> **Entries contained in a dataset**:
☆ ☆ ☆ ☆ ☆

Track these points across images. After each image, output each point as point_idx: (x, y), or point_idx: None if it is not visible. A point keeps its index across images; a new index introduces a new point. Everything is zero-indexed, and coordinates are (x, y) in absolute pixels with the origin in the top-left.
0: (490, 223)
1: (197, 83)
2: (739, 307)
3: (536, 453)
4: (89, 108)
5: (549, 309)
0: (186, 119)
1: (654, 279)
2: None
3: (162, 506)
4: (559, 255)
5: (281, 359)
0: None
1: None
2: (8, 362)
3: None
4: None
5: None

☆ ☆ ☆ ☆ ☆

Gather every line of the entries above that contains the word "None". Case counts, so only lines with the same capitalization qualify.

> **Solution for this task**:
Track these points across images. After each image, output each point as point_idx: (x, y), or point_idx: None if it is not visible. A point keeps its index across images; a new index introduces a new point. Everything is zero-indexed, and coordinates are (x, y) in absolute pixels with the origin in the top-left.
2: None
0: None
1: None
3: None
4: None
5: None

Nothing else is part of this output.